Poging tot zelfmoord met orale hypoglykemische middelen is zeldzaam. De hier beschreven patiënt had een overdosis metformine van 63 g genomen, de hoogste hoeveelheid die in de medische literatuur is beschreven. Hij ontwikkelde een ernstige melkzuurvergiftiging, die resistent was tegen behandeling met bicarbonaat, glucose en insuline. Het gebruik van bicarbonaat is algemeen aanvaard, maar er is geen duidelijk bewijs voor de verbetering van het resultaat van melkzuurvergiftiging. Het gebruik van insuline en glucose wordt ook vaak voorgeschreven, maar er is geen duidelijk bewijs dat dit gebruik ondersteunt. Bicarbonaathemodialyse voor de behandeling van metformine-geassocieerde melkzuurvergiftiging is doeltreffend gebleken voor de verwijdering van lactaat en de normalisering van de pH (Heaney et al. 1997). Van bicarbonaathemodialyse is ook gemeld dat het de eliminatie van metformine verhoogt (Lalau et al. 1987). Het sterftecijfer van door biguanide veroorzaakte melkzuurvergiftiging wordt gerapporteerd op 50-80%. Zelfs bij patiënten die met hemodialyse worden behandeld, is een fatale afloop van metformine-geassocieerde melkzuurose gerapporteerd (Barrueto et al. 2002). De biologische beschikbaarheid van metformine kan afnemen met toenemende doses (Scheen 1996), wat de uitkomst van het onderhavige geval zou kunnen hebben verbeterd. Dialyse werd ongeveer 9 uur na inname gestart en 6 uur voortgezet, de halfwaardetijd van metformine kan tot 9,5 uur bedragen (Sambol et al. 1996), dus dialysebehandeling heeft waarschijnlijk baat gehad bij zowel het corrigeren van de acidose als het actief verwijderen van metformine (Lalau et al. 1987) uit de circulatie. Gelijktijdige N-acetylcystein werd alleen gegeven op verdenking van acetaminofen-intoxicatie en heeft geen bekende rol bij metforminevergiftiging. De beschreven behandeling verschilde niet van eerdere case reports over metforminevergiftiging (Teale et al. 1998)

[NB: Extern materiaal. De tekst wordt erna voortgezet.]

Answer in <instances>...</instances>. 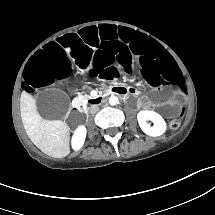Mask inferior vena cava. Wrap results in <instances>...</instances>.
I'll use <instances>...</instances> for the list:
<instances>
[{
	"mask_svg": "<svg viewBox=\"0 0 215 215\" xmlns=\"http://www.w3.org/2000/svg\"><path fill=\"white\" fill-rule=\"evenodd\" d=\"M99 111V106L98 105H92L91 107H90V109H89V112L91 113V114H95V113H97Z\"/></svg>",
	"mask_w": 215,
	"mask_h": 215,
	"instance_id": "602c4592",
	"label": "inferior vena cava"
}]
</instances>
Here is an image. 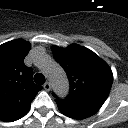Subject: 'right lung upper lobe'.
Returning a JSON list of instances; mask_svg holds the SVG:
<instances>
[{"label":"right lung upper lobe","instance_id":"1","mask_svg":"<svg viewBox=\"0 0 128 128\" xmlns=\"http://www.w3.org/2000/svg\"><path fill=\"white\" fill-rule=\"evenodd\" d=\"M31 48L22 39L0 45V120L11 121L30 108L41 86L34 84L32 69L24 64Z\"/></svg>","mask_w":128,"mask_h":128}]
</instances>
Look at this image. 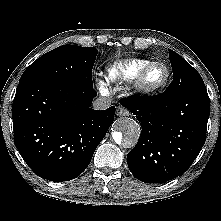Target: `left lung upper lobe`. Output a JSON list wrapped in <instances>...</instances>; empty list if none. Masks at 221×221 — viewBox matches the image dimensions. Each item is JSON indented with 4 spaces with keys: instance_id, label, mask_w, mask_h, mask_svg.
I'll use <instances>...</instances> for the list:
<instances>
[{
    "instance_id": "obj_1",
    "label": "left lung upper lobe",
    "mask_w": 221,
    "mask_h": 221,
    "mask_svg": "<svg viewBox=\"0 0 221 221\" xmlns=\"http://www.w3.org/2000/svg\"><path fill=\"white\" fill-rule=\"evenodd\" d=\"M169 57L173 69V82L163 93L169 98L192 91L206 90L200 74L180 55L169 49Z\"/></svg>"
}]
</instances>
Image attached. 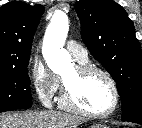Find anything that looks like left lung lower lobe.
<instances>
[{"mask_svg":"<svg viewBox=\"0 0 142 128\" xmlns=\"http://www.w3.org/2000/svg\"><path fill=\"white\" fill-rule=\"evenodd\" d=\"M136 123H138V124H141V125H142V122H136Z\"/></svg>","mask_w":142,"mask_h":128,"instance_id":"0a47b994","label":"left lung lower lobe"}]
</instances>
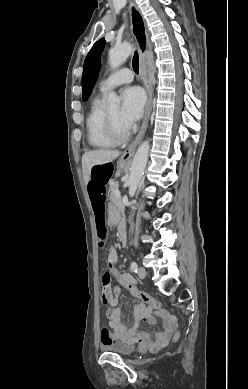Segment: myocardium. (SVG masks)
<instances>
[{"label":"myocardium","mask_w":248,"mask_h":389,"mask_svg":"<svg viewBox=\"0 0 248 389\" xmlns=\"http://www.w3.org/2000/svg\"><path fill=\"white\" fill-rule=\"evenodd\" d=\"M105 120H106L107 134L115 143L125 142L129 138L130 136L129 132L127 130L120 131L116 126L115 122L109 116L108 112H106L105 114Z\"/></svg>","instance_id":"1"}]
</instances>
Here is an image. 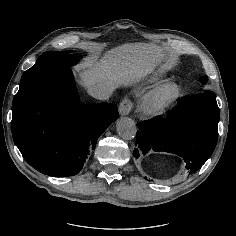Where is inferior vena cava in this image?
<instances>
[{
  "label": "inferior vena cava",
  "mask_w": 236,
  "mask_h": 236,
  "mask_svg": "<svg viewBox=\"0 0 236 236\" xmlns=\"http://www.w3.org/2000/svg\"><path fill=\"white\" fill-rule=\"evenodd\" d=\"M113 87L109 83H99L89 90L92 97L98 100H107L110 98Z\"/></svg>",
  "instance_id": "inferior-vena-cava-1"
}]
</instances>
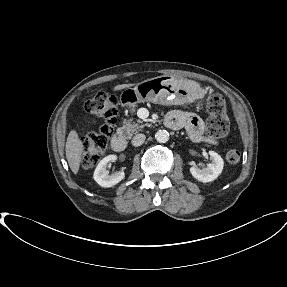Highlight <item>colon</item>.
<instances>
[{
    "mask_svg": "<svg viewBox=\"0 0 287 287\" xmlns=\"http://www.w3.org/2000/svg\"><path fill=\"white\" fill-rule=\"evenodd\" d=\"M86 111L104 123L97 131L89 132L82 139L83 161L85 168L93 167L104 155L109 137L114 133L118 113L117 98L107 92H98L86 103ZM208 134L211 138L219 139L228 133L229 120L226 115V103L220 94H211L207 100ZM241 159V153L236 148L226 151V160L236 164Z\"/></svg>",
    "mask_w": 287,
    "mask_h": 287,
    "instance_id": "obj_1",
    "label": "colon"
}]
</instances>
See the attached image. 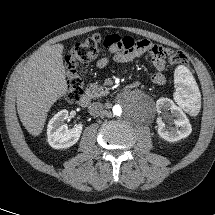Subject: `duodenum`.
<instances>
[{"label":"duodenum","instance_id":"obj_1","mask_svg":"<svg viewBox=\"0 0 215 215\" xmlns=\"http://www.w3.org/2000/svg\"><path fill=\"white\" fill-rule=\"evenodd\" d=\"M137 87V83H131L130 85L127 86L126 91H130L131 89H134ZM91 102V96L87 93L83 94L81 98L79 99V105L81 107H87Z\"/></svg>","mask_w":215,"mask_h":215}]
</instances>
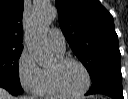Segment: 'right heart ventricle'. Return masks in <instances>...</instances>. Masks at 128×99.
<instances>
[{
  "instance_id": "right-heart-ventricle-1",
  "label": "right heart ventricle",
  "mask_w": 128,
  "mask_h": 99,
  "mask_svg": "<svg viewBox=\"0 0 128 99\" xmlns=\"http://www.w3.org/2000/svg\"><path fill=\"white\" fill-rule=\"evenodd\" d=\"M59 56H62V55H59ZM36 94L46 99H54L59 96L52 87L48 69H43V80H42L41 86L36 91Z\"/></svg>"
}]
</instances>
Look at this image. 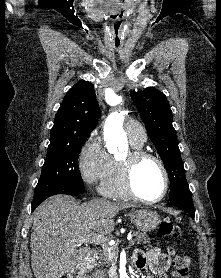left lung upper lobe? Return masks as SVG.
I'll list each match as a JSON object with an SVG mask.
<instances>
[{"instance_id":"obj_1","label":"left lung upper lobe","mask_w":221,"mask_h":278,"mask_svg":"<svg viewBox=\"0 0 221 278\" xmlns=\"http://www.w3.org/2000/svg\"><path fill=\"white\" fill-rule=\"evenodd\" d=\"M142 121L168 171L169 200L192 196L181 160L176 131L172 125V111L166 96L154 88L131 92Z\"/></svg>"}]
</instances>
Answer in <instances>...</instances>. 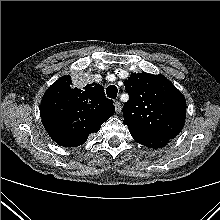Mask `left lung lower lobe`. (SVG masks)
I'll return each instance as SVG.
<instances>
[{
    "label": "left lung lower lobe",
    "mask_w": 220,
    "mask_h": 220,
    "mask_svg": "<svg viewBox=\"0 0 220 220\" xmlns=\"http://www.w3.org/2000/svg\"><path fill=\"white\" fill-rule=\"evenodd\" d=\"M130 134L135 139V141L150 148H162L171 141V139L154 138V137L142 136L134 133H130Z\"/></svg>",
    "instance_id": "0a47b994"
}]
</instances>
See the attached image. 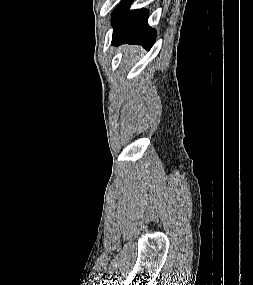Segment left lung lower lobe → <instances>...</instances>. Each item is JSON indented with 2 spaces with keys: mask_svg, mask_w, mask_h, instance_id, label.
<instances>
[{
  "mask_svg": "<svg viewBox=\"0 0 253 285\" xmlns=\"http://www.w3.org/2000/svg\"><path fill=\"white\" fill-rule=\"evenodd\" d=\"M132 0H123L113 13L112 44H139L150 49L156 39V31L147 22L145 9L129 10Z\"/></svg>",
  "mask_w": 253,
  "mask_h": 285,
  "instance_id": "0a47b994",
  "label": "left lung lower lobe"
}]
</instances>
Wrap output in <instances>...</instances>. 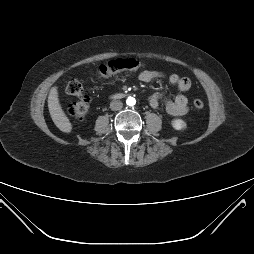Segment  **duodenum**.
I'll return each mask as SVG.
<instances>
[{"instance_id": "410a0bca", "label": "duodenum", "mask_w": 254, "mask_h": 254, "mask_svg": "<svg viewBox=\"0 0 254 254\" xmlns=\"http://www.w3.org/2000/svg\"><path fill=\"white\" fill-rule=\"evenodd\" d=\"M123 96V94H117V95H115V97H122Z\"/></svg>"}]
</instances>
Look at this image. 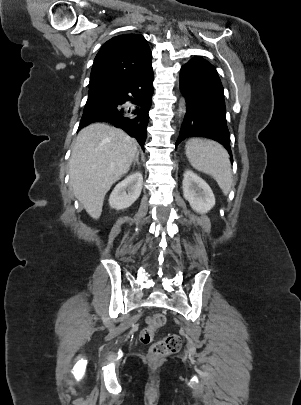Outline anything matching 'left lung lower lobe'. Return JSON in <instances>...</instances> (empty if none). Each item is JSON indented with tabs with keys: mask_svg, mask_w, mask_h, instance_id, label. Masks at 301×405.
Wrapping results in <instances>:
<instances>
[{
	"mask_svg": "<svg viewBox=\"0 0 301 405\" xmlns=\"http://www.w3.org/2000/svg\"><path fill=\"white\" fill-rule=\"evenodd\" d=\"M179 82L187 112L175 145L185 138L204 137L222 144L232 157L223 86L215 67L194 57L182 66Z\"/></svg>",
	"mask_w": 301,
	"mask_h": 405,
	"instance_id": "obj_1",
	"label": "left lung lower lobe"
}]
</instances>
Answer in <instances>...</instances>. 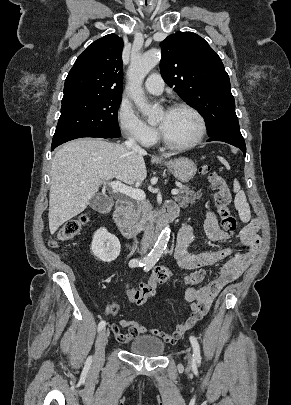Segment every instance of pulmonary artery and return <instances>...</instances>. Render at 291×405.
I'll list each match as a JSON object with an SVG mask.
<instances>
[{
    "instance_id": "1",
    "label": "pulmonary artery",
    "mask_w": 291,
    "mask_h": 405,
    "mask_svg": "<svg viewBox=\"0 0 291 405\" xmlns=\"http://www.w3.org/2000/svg\"><path fill=\"white\" fill-rule=\"evenodd\" d=\"M145 88L152 94H161L164 89V81L158 73H152L145 81Z\"/></svg>"
}]
</instances>
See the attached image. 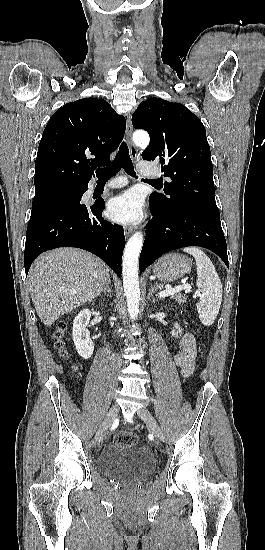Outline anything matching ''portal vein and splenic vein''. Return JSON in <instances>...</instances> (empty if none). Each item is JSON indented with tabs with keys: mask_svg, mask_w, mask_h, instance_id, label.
<instances>
[{
	"mask_svg": "<svg viewBox=\"0 0 265 550\" xmlns=\"http://www.w3.org/2000/svg\"><path fill=\"white\" fill-rule=\"evenodd\" d=\"M182 290H186V291L189 292V291H191V286L187 283H183V285H178V286H175L173 288H169V289H166L164 291H161L159 293V297L160 298L168 297V296L173 295L175 293H178ZM197 296L201 297V295L199 293H197Z\"/></svg>",
	"mask_w": 265,
	"mask_h": 550,
	"instance_id": "1",
	"label": "portal vein and splenic vein"
}]
</instances>
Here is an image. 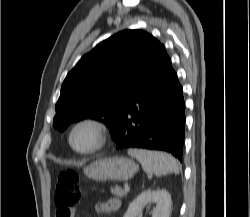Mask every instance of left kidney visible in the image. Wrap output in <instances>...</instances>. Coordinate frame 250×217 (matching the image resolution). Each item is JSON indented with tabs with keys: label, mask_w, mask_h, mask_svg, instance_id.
<instances>
[{
	"label": "left kidney",
	"mask_w": 250,
	"mask_h": 217,
	"mask_svg": "<svg viewBox=\"0 0 250 217\" xmlns=\"http://www.w3.org/2000/svg\"><path fill=\"white\" fill-rule=\"evenodd\" d=\"M152 202L156 206L152 211V217H169L171 209V195L164 189L146 190L139 194L133 202L129 204L124 217H138L142 206Z\"/></svg>",
	"instance_id": "5707ae66"
}]
</instances>
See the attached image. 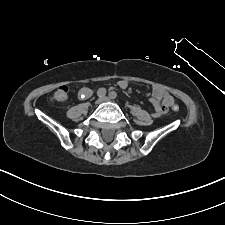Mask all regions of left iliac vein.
<instances>
[{"label":"left iliac vein","mask_w":225,"mask_h":225,"mask_svg":"<svg viewBox=\"0 0 225 225\" xmlns=\"http://www.w3.org/2000/svg\"><path fill=\"white\" fill-rule=\"evenodd\" d=\"M102 101L108 102V101H111V99H110L109 97H104V98L102 99Z\"/></svg>","instance_id":"1"}]
</instances>
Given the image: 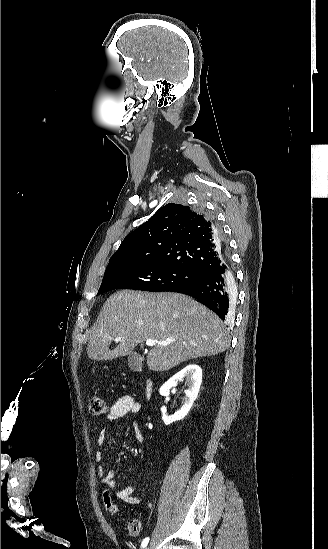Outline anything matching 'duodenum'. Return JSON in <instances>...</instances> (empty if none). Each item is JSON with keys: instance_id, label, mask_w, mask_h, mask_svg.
<instances>
[{"instance_id": "410a0bca", "label": "duodenum", "mask_w": 328, "mask_h": 549, "mask_svg": "<svg viewBox=\"0 0 328 549\" xmlns=\"http://www.w3.org/2000/svg\"><path fill=\"white\" fill-rule=\"evenodd\" d=\"M145 392H146V397L148 399H151L153 395V383L151 380H147Z\"/></svg>"}]
</instances>
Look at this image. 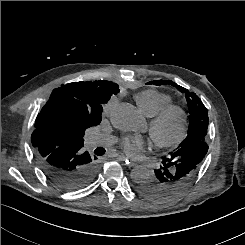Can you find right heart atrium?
Here are the masks:
<instances>
[{
    "mask_svg": "<svg viewBox=\"0 0 245 245\" xmlns=\"http://www.w3.org/2000/svg\"><path fill=\"white\" fill-rule=\"evenodd\" d=\"M115 104H116V100L112 99L106 108V112L109 113L113 109Z\"/></svg>",
    "mask_w": 245,
    "mask_h": 245,
    "instance_id": "obj_1",
    "label": "right heart atrium"
}]
</instances>
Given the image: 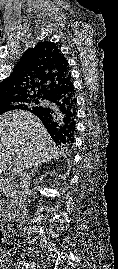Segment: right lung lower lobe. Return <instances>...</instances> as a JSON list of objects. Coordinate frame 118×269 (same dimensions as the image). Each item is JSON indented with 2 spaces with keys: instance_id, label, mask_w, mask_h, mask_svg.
<instances>
[{
  "instance_id": "98d812e1",
  "label": "right lung lower lobe",
  "mask_w": 118,
  "mask_h": 269,
  "mask_svg": "<svg viewBox=\"0 0 118 269\" xmlns=\"http://www.w3.org/2000/svg\"><path fill=\"white\" fill-rule=\"evenodd\" d=\"M67 93L72 97V99H71V101H72V118L70 120V124H69L68 128L65 130L64 128L61 129L59 127V131L56 134V136H58V137H57V139H53L57 145H61V146H64V145L72 146V144L74 143L76 99L74 97L75 93H74L73 84H71L69 86ZM47 107L50 109L52 108L51 104H48Z\"/></svg>"
}]
</instances>
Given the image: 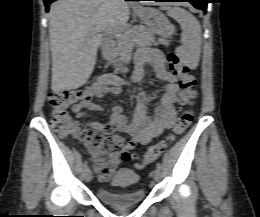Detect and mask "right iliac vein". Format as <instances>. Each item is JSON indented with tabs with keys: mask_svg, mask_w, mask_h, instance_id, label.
I'll return each instance as SVG.
<instances>
[{
	"mask_svg": "<svg viewBox=\"0 0 260 217\" xmlns=\"http://www.w3.org/2000/svg\"><path fill=\"white\" fill-rule=\"evenodd\" d=\"M84 174H85V180L87 182H90L91 179H92V172H91V170L89 168H86Z\"/></svg>",
	"mask_w": 260,
	"mask_h": 217,
	"instance_id": "1",
	"label": "right iliac vein"
}]
</instances>
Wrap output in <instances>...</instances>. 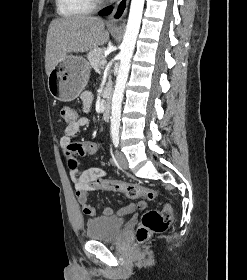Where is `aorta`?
Here are the masks:
<instances>
[{
	"mask_svg": "<svg viewBox=\"0 0 247 280\" xmlns=\"http://www.w3.org/2000/svg\"><path fill=\"white\" fill-rule=\"evenodd\" d=\"M145 0H131L130 12L120 51V67L112 97L111 134L118 135L121 121V104L130 69V61L139 33Z\"/></svg>",
	"mask_w": 247,
	"mask_h": 280,
	"instance_id": "762f6f07",
	"label": "aorta"
}]
</instances>
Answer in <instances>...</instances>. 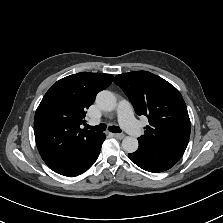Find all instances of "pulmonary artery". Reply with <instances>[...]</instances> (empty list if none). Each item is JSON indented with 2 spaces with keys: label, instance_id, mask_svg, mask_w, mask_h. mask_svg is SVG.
Instances as JSON below:
<instances>
[{
  "label": "pulmonary artery",
  "instance_id": "obj_1",
  "mask_svg": "<svg viewBox=\"0 0 223 223\" xmlns=\"http://www.w3.org/2000/svg\"><path fill=\"white\" fill-rule=\"evenodd\" d=\"M114 115L117 117L120 125L124 126L125 131L130 133L132 137L139 138L142 136L143 129L133 120V111L127 101L122 100L118 103ZM90 124H95V121L90 120Z\"/></svg>",
  "mask_w": 223,
  "mask_h": 223
}]
</instances>
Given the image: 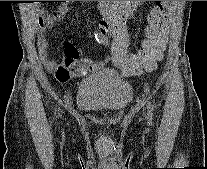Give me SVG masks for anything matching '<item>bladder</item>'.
<instances>
[{
  "instance_id": "31cf9c89",
  "label": "bladder",
  "mask_w": 207,
  "mask_h": 169,
  "mask_svg": "<svg viewBox=\"0 0 207 169\" xmlns=\"http://www.w3.org/2000/svg\"><path fill=\"white\" fill-rule=\"evenodd\" d=\"M132 97L131 86L118 73L104 70L79 83L76 104L83 112L118 114L127 108Z\"/></svg>"
}]
</instances>
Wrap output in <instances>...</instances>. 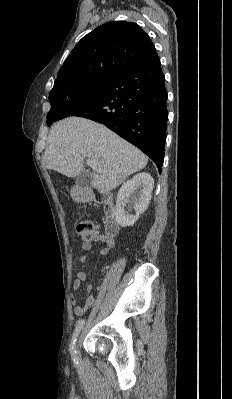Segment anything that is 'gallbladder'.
Listing matches in <instances>:
<instances>
[{
  "label": "gallbladder",
  "mask_w": 232,
  "mask_h": 399,
  "mask_svg": "<svg viewBox=\"0 0 232 399\" xmlns=\"http://www.w3.org/2000/svg\"><path fill=\"white\" fill-rule=\"evenodd\" d=\"M83 168L87 169L88 165L84 164ZM76 184H79V186H81V188H91L92 174H90V172H87V170H82V172H80L78 178H76Z\"/></svg>",
  "instance_id": "gallbladder-1"
}]
</instances>
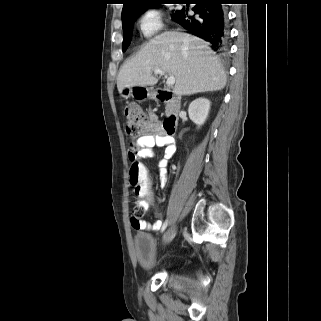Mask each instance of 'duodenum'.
Masks as SVG:
<instances>
[{"instance_id": "410a0bca", "label": "duodenum", "mask_w": 321, "mask_h": 321, "mask_svg": "<svg viewBox=\"0 0 321 321\" xmlns=\"http://www.w3.org/2000/svg\"><path fill=\"white\" fill-rule=\"evenodd\" d=\"M154 96L158 101L167 103L172 109L171 113L163 122V129L165 133L171 136L175 133L177 126L180 98L173 92L166 89L156 90Z\"/></svg>"}]
</instances>
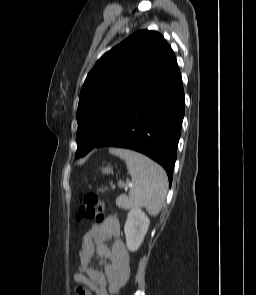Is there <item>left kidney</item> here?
I'll list each match as a JSON object with an SVG mask.
<instances>
[{
  "label": "left kidney",
  "mask_w": 256,
  "mask_h": 295,
  "mask_svg": "<svg viewBox=\"0 0 256 295\" xmlns=\"http://www.w3.org/2000/svg\"><path fill=\"white\" fill-rule=\"evenodd\" d=\"M150 220L148 216L139 208L129 211L124 226L126 245L130 251H136L141 246L147 233Z\"/></svg>",
  "instance_id": "1"
}]
</instances>
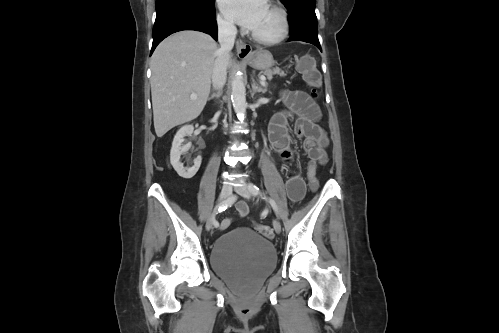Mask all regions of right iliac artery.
Returning <instances> with one entry per match:
<instances>
[{
	"label": "right iliac artery",
	"instance_id": "82829eb1",
	"mask_svg": "<svg viewBox=\"0 0 499 333\" xmlns=\"http://www.w3.org/2000/svg\"><path fill=\"white\" fill-rule=\"evenodd\" d=\"M235 200H236V196L235 195L229 197L227 200H225L222 203H220V205L216 208V210L218 212L224 211L228 207H231L232 204L235 202Z\"/></svg>",
	"mask_w": 499,
	"mask_h": 333
}]
</instances>
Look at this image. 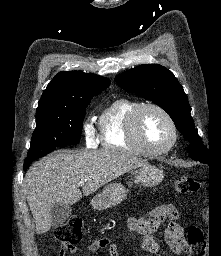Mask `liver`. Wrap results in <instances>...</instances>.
Segmentation results:
<instances>
[{"instance_id":"obj_1","label":"liver","mask_w":221,"mask_h":256,"mask_svg":"<svg viewBox=\"0 0 221 256\" xmlns=\"http://www.w3.org/2000/svg\"><path fill=\"white\" fill-rule=\"evenodd\" d=\"M148 164L146 160L117 150H60L34 163L23 190L35 219L38 235L50 230L55 203L73 205L121 175ZM84 182L82 192L78 183Z\"/></svg>"}]
</instances>
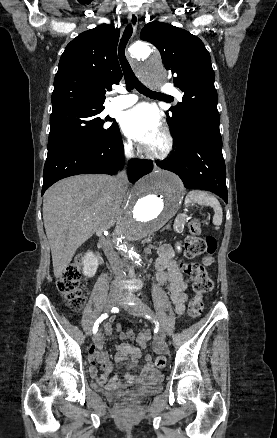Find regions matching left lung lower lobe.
I'll return each instance as SVG.
<instances>
[{
  "mask_svg": "<svg viewBox=\"0 0 277 438\" xmlns=\"http://www.w3.org/2000/svg\"><path fill=\"white\" fill-rule=\"evenodd\" d=\"M220 117L206 108L192 118L175 154L156 164L179 175L188 189H203L219 195L227 203L226 169L222 155Z\"/></svg>",
  "mask_w": 277,
  "mask_h": 438,
  "instance_id": "1",
  "label": "left lung lower lobe"
}]
</instances>
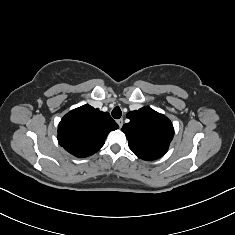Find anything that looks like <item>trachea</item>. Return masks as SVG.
Wrapping results in <instances>:
<instances>
[{"instance_id":"trachea-1","label":"trachea","mask_w":235,"mask_h":235,"mask_svg":"<svg viewBox=\"0 0 235 235\" xmlns=\"http://www.w3.org/2000/svg\"><path fill=\"white\" fill-rule=\"evenodd\" d=\"M122 115L121 109L117 106L112 110V116L115 119H119Z\"/></svg>"}]
</instances>
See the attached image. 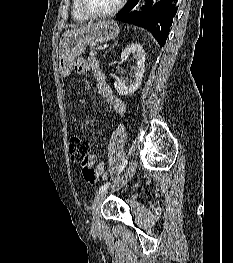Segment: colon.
Listing matches in <instances>:
<instances>
[{"mask_svg":"<svg viewBox=\"0 0 233 263\" xmlns=\"http://www.w3.org/2000/svg\"><path fill=\"white\" fill-rule=\"evenodd\" d=\"M69 153L72 161L81 164L83 175L89 183L106 178L103 169L94 170L88 166L87 159L90 155V144L87 141L77 136L72 137L69 143Z\"/></svg>","mask_w":233,"mask_h":263,"instance_id":"colon-1","label":"colon"}]
</instances>
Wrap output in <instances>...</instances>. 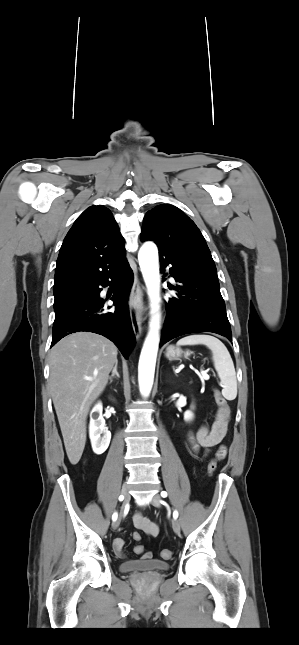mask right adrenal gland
<instances>
[{"mask_svg":"<svg viewBox=\"0 0 299 645\" xmlns=\"http://www.w3.org/2000/svg\"><path fill=\"white\" fill-rule=\"evenodd\" d=\"M117 367H118V361H116V362H115L114 368H113V370H112V374H111V376L109 377L110 384L113 382V378H114L115 376H116L117 378H120V375H119V373H118V371H117Z\"/></svg>","mask_w":299,"mask_h":645,"instance_id":"1","label":"right adrenal gland"}]
</instances>
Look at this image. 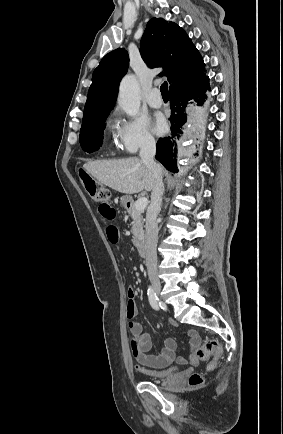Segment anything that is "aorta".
Segmentation results:
<instances>
[{
    "mask_svg": "<svg viewBox=\"0 0 283 434\" xmlns=\"http://www.w3.org/2000/svg\"><path fill=\"white\" fill-rule=\"evenodd\" d=\"M141 104L140 88L133 75L125 76L119 86L118 105L129 116H136Z\"/></svg>",
    "mask_w": 283,
    "mask_h": 434,
    "instance_id": "aorta-1",
    "label": "aorta"
}]
</instances>
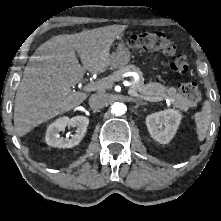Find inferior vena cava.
Here are the masks:
<instances>
[{
  "mask_svg": "<svg viewBox=\"0 0 221 221\" xmlns=\"http://www.w3.org/2000/svg\"><path fill=\"white\" fill-rule=\"evenodd\" d=\"M109 102L108 96L104 93L93 94L89 98V106L92 109H100L106 106Z\"/></svg>",
  "mask_w": 221,
  "mask_h": 221,
  "instance_id": "inferior-vena-cava-1",
  "label": "inferior vena cava"
}]
</instances>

Concluderend: de succesvolle behandeling van een zeer grote overdosis metformine (63 g) omvatte bloeddrukondersteuning, verzorging van de geassocieerde hypothermie door actieve opwarming, en, waarschijnlijk het belangrijkste, het gebruik van bicarbonaathemodialyse voor de correctie van de acidose.